Наконец закончился этот каньон, выбрались мы, не доехали десяти километров до Калайнау. Генерал принял решение такое, что мы с ним ночью выдвигаемся на нашу базу, а остальные выедут с утра. Медленно ехали, много раненых было, санитарку мы с собой захватили. Дорогу-то я знаю. Места знакомые. Но долго добирались до населённого пункта. Ночь. Освещение не включишь. Я уж думал, что где-то свернуло русло, а мы и не заметили. Добрались всё же. Утром в вертолёт с генералом и в Союз.

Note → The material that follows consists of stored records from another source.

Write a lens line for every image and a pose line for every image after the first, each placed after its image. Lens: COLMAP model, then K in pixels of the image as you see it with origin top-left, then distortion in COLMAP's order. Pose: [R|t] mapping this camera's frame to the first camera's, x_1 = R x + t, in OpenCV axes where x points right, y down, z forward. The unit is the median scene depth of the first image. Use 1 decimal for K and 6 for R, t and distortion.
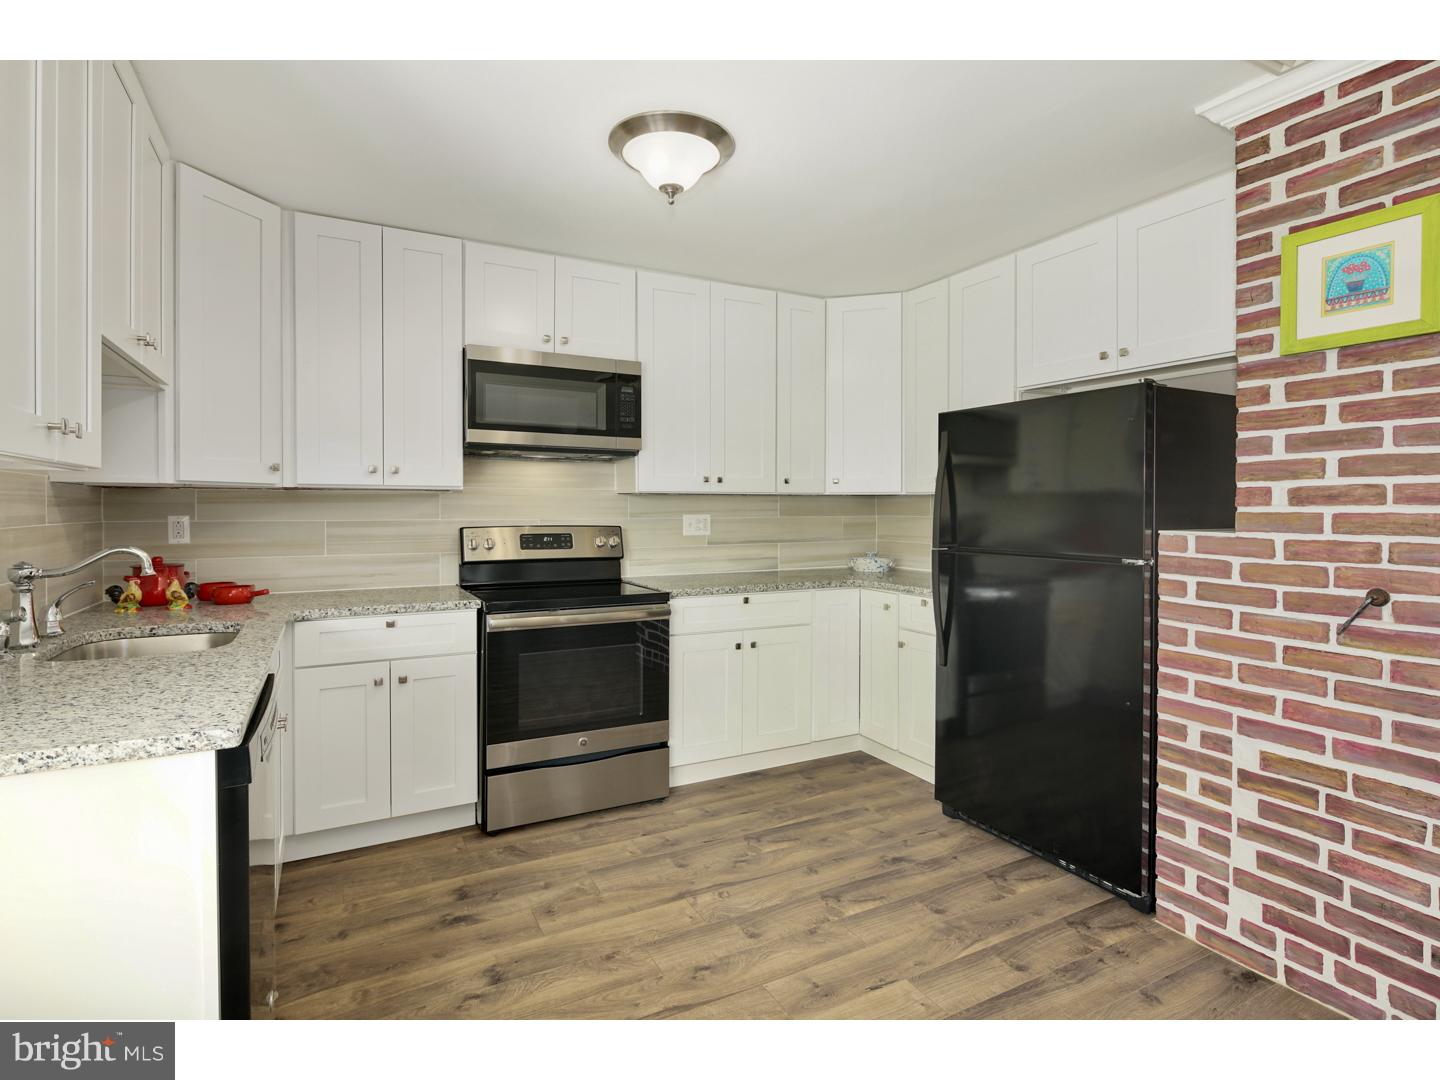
lens RADIAL K [[719.1, 0, 706.1], [0, 719.1, 514.8], [0, 0, 1]] dist [0.005315, -0.000707]
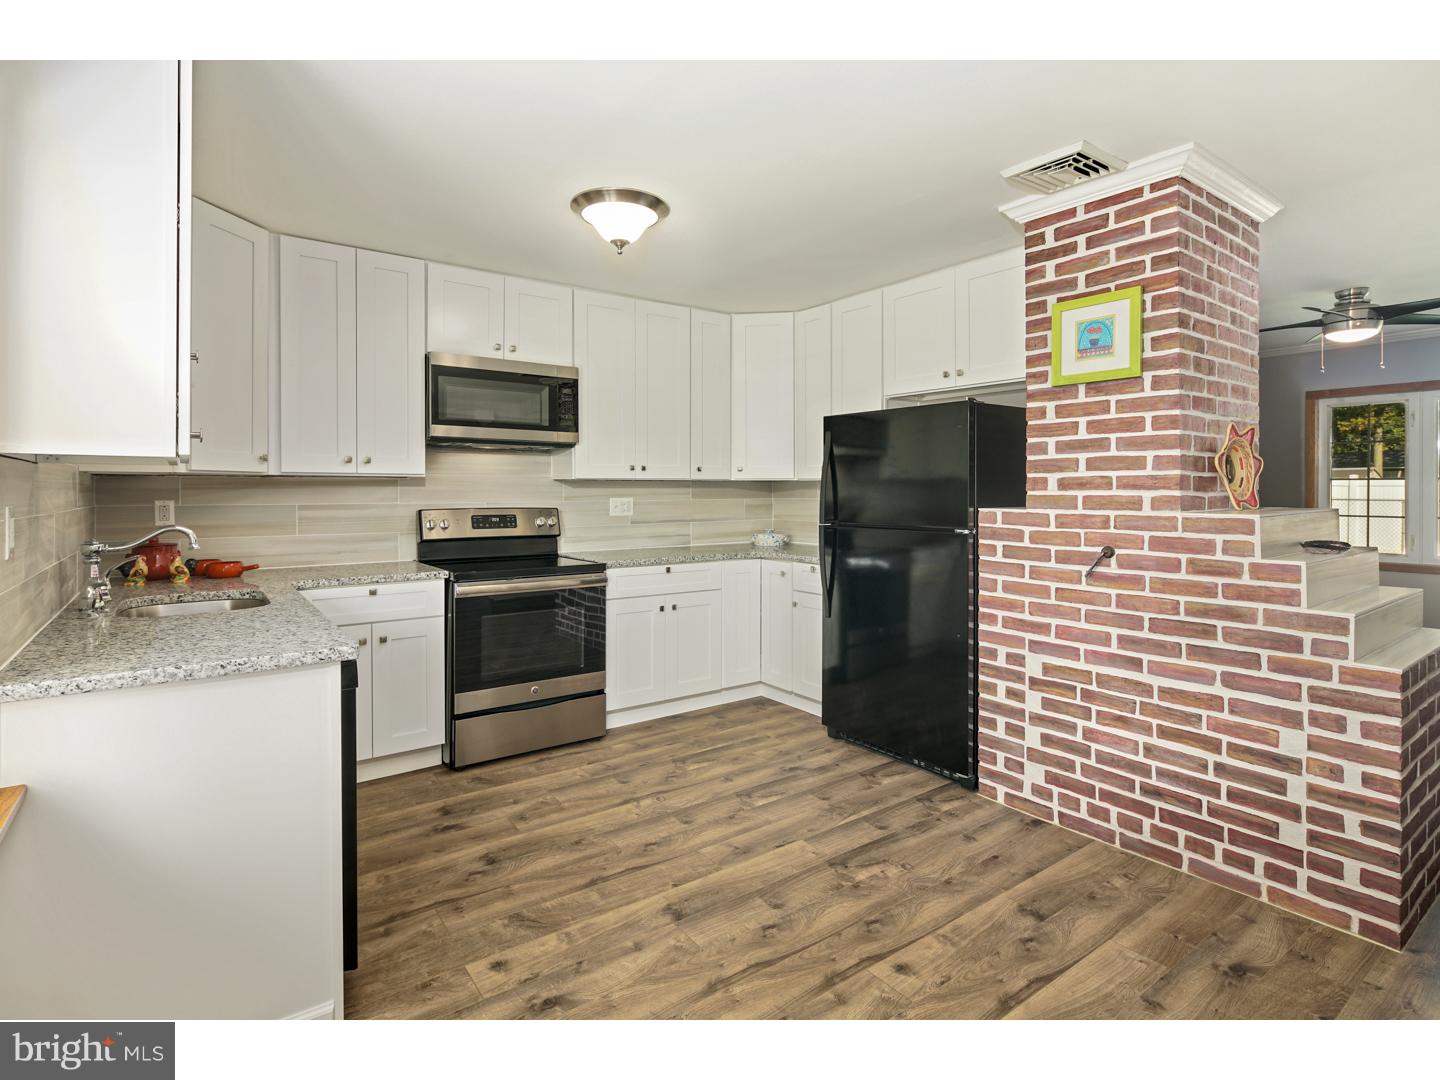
lens RADIAL K [[719.1, 0, 693.8], [0, 719.1, 493.1], [0, 0, 1]] dist [0.005315, -0.000707]
pose [[0.991182, -0.002551, 0.132484, -0.078131], [0.003449, 0.999973, -0.006548, -0.000263], [-0.132464, 0.006948, 0.991164, -0.246138]]
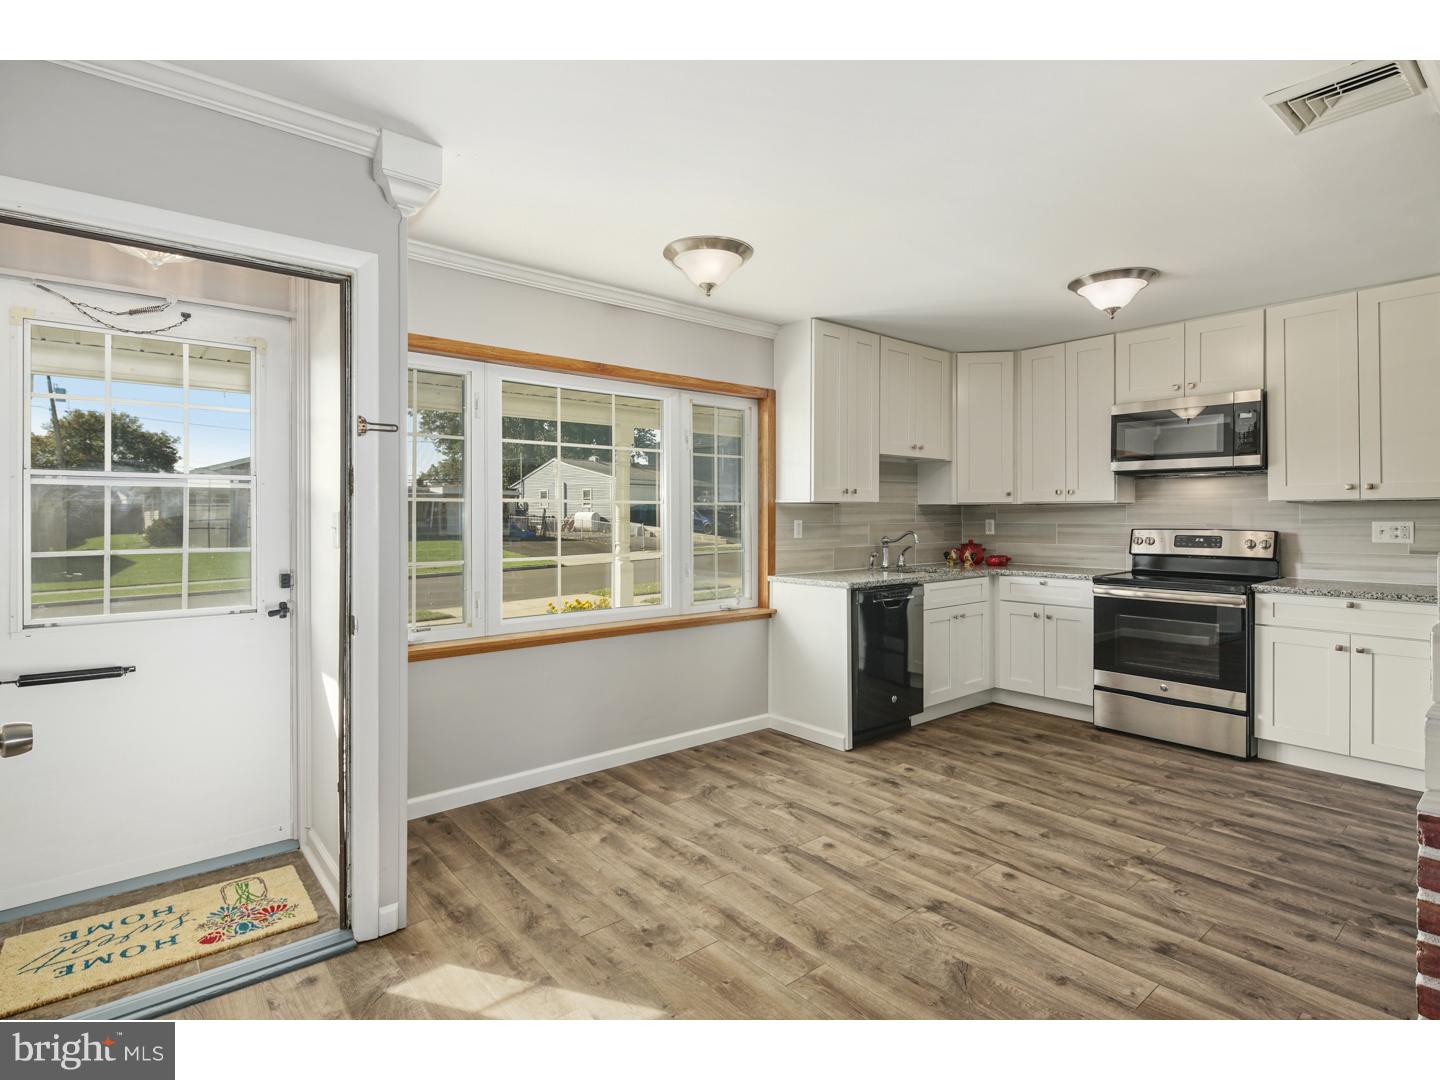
lens RADIAL K [[719.1, 0, 703.2], [0, 719.1, 516.4], [0, 0, 1]] dist [0.005315, -0.000707]
pose [[0.195323, 0.002556, -0.980736, 1.149416], [-0.001418, 0.999996, 0.002323, -0.011735], [0.980738, 0.000937, 0.195326, -0.141335]]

В Тахтабазаре я встретил жену. Она только вечером добралась туда. Все рейсовые автобусы отправили на уборку хлопка. Один оставался, вечерний. Я успел добыть ещё цветы, в одном из палисадников увидел. Так что на удивление всех жителей я единственный встречал жену с букетом.
Много было операций. Каждая из них запомнилась чем-то. Память только вот подводить стала. То название городка забудется, то фамилия - имя сослуживца из головы выскочит. Но всегда будет помнить Александр Шумов всех, с кем сводила военная судьба, с кем доводилось делить последние капли воды, с кем с честью выполнял боевые задания. Из - за этой войны пришлось майору Шумову идти на пенсию раньше времени. Тащили они как-то «подорвыша». Зацепили тросом к своему БТРу и поволокли. Никогда раньше, впервые на этой операции, одел Шумов бронежилет. Он его и спас. Трос лопнул. Стегануло по животу так, что слетел Александр на землю, довольно далеко. Долго пришлось майору лечиться.
Сейчас он в отставке. Работает заместителем председателя Ставропольской краевой организации инвалидов войны в Афганистане, занимается общественной работой. Главной задачей считает патриотическое воспитание молодёжи. Не верит он, что наши парни не способны с честью и достоинством нести службу в армии.